On Wednesday the Supreme Court heard Michigan v. EPA, a case that considered the legality of an Environmental Protection Agency (EPA) rule restricting the mercury emissions from coal-fired power plants. Setting aside some of the statutory niceties, the case seems to pose a compellingly simple question: must the EPA consider costs when it decides to regulate certain kinds of power plants?
To petitioners, including a bevy of states and electricity industry lobby groups, the answer is simple: yes, the EPA should always consider costs, and often this will tip the scales against regulation. The EPA’s answer is also pretty simple: no, because Congress didn’t require it to under the relevant bit of the Clean Air Act. And, the EPA and its supporters go on to say, if the EPA was required to consider costs, its regulation would still be justified.
So goes another round of the interminable debate between industry and regulators. But what if they are focusing on the wrong part of the question? What if the question is not whether costs should be considered when regulating power plants, but whether the EPA should consider them?
This was one of the themes raised in the Institute for Policy Integrity at NYU Law’s amicus brief on the case. When asking who considers costs rather than whether they’re considered at all, this case becomes a lot more interesting, because it helps show how the EPA could regulate air pollution in more sophisticated ways than current ‘command and control’ rules allow.
The heart of this approach lies in section 112(d) of the Clean Air Act. This statute says that when the EPA has decided to regulate a plant or factory emitting hazardous air particles (a list of which Congress included elsewhere), it has a choice, more or less, between two options.

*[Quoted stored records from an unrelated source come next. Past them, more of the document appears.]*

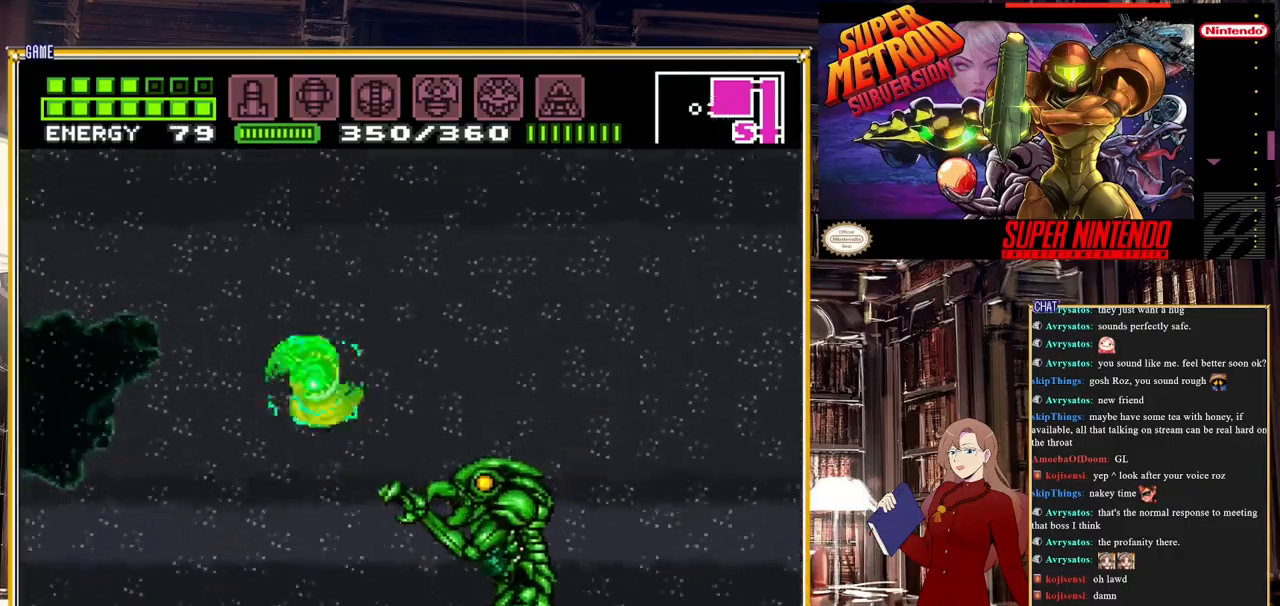
{"buttons": ["A", "Y", "DPAD_RIGHT"], "events": [[100, "A", "up"], [383, "A", "down"]]}
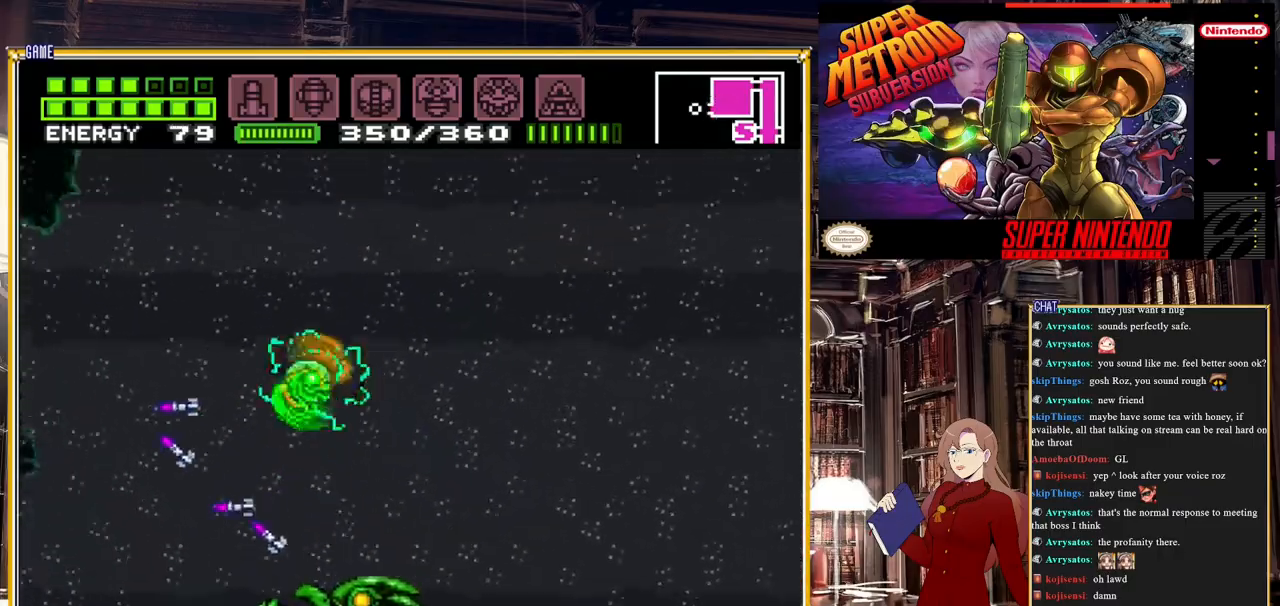
{"buttons": ["Y", "DPAD_RIGHT"], "events": [[17, "A", "up"]]}
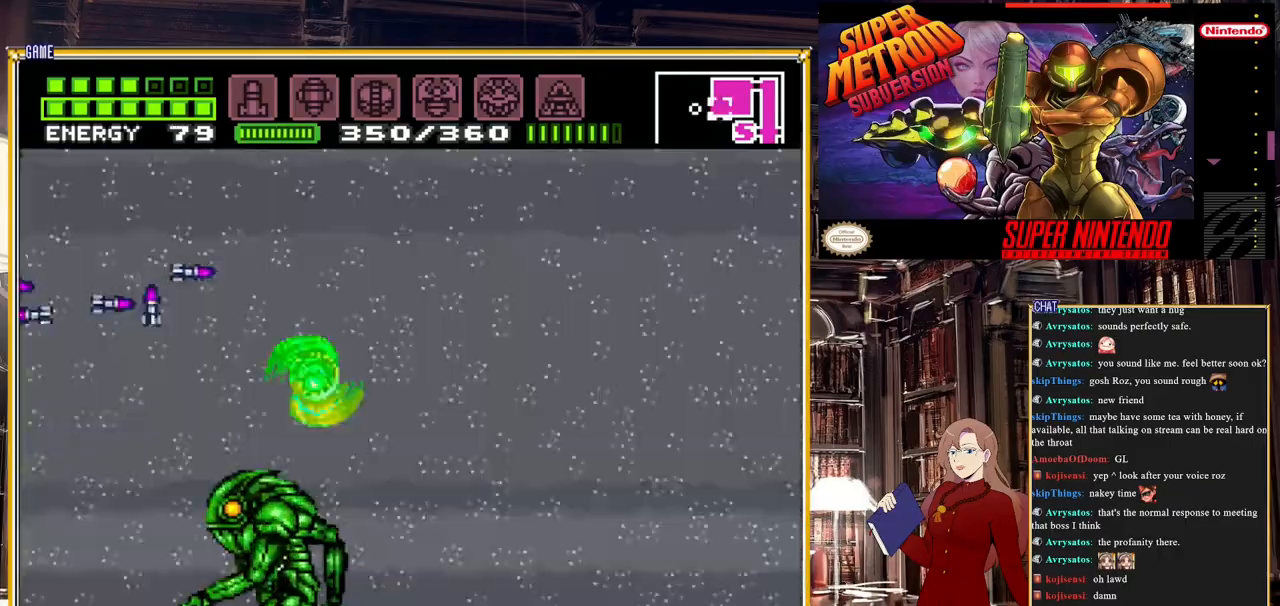
{"buttons": ["Y", "DPAD_RIGHT"], "events": [[67, "A", "down"], [150, "A", "up"]]}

The first, called 112(d)(2), leaves the cost calculation to the EPA itself. While the agency has to balance compliance costs against the benefits to public health and the environment, it decides how to strike that balance, and what mechanisms industry may use to comply with what they decide (subject to judicial review if the EPA is ‘arbitrary and capricious’ in its determinations).
The second choice is more subtle. Congress was worried that the EPA would be too timid in its regulations; in the 1980s, the old Clean Air Act set such a high standard for public health that the EPA seemingly chose not to regulate pollutant-emitters at all for fear of shutting down huge swathes of the U.S. economy that relied on them (like, say, those who rely on coal-generated electricity). Congress didn’t want to leave EPA that choice again, so in 1990 they enacted section 112(d)(3). Congress said that when the EPA identifies an emitter of hazardous pollutants, it can choose to impose a standard set by the market itself – the “maximum achievable control technology,” or MACT, that the best performing, cleanest sources in the category have already implemented.
MACT, under section 112(d)(3), is a “race to the top” rule. If the best-performing plants (those with the lowest emissions) use a certain technology, then their peers have to catch up. If no plants currently use a technology – possibly because it’s too expensive – then no one is compelled to adopt it. The great thing about MACT is that, within the emissions limits the EPA and other set, the industry decides which technology is feasible and which isn’t; the EPA only has to look at choices made in existing markets, and then tell the emitters bringing up the rear to catch up to their faster peers.
Of course, those best performers often only install technology because some other regulator has told them to clean up their act, but in many cases those regulators aren’t the EPA– they’re states and local governments responding to pressure from citizens seeking cleaner air. And even when the regulator is the EPA, best performers are often responding to market-style incentives, such as from the Title IV acid rain program, under which plants can gain valuable emission “credits” to trade by upgrading their technology.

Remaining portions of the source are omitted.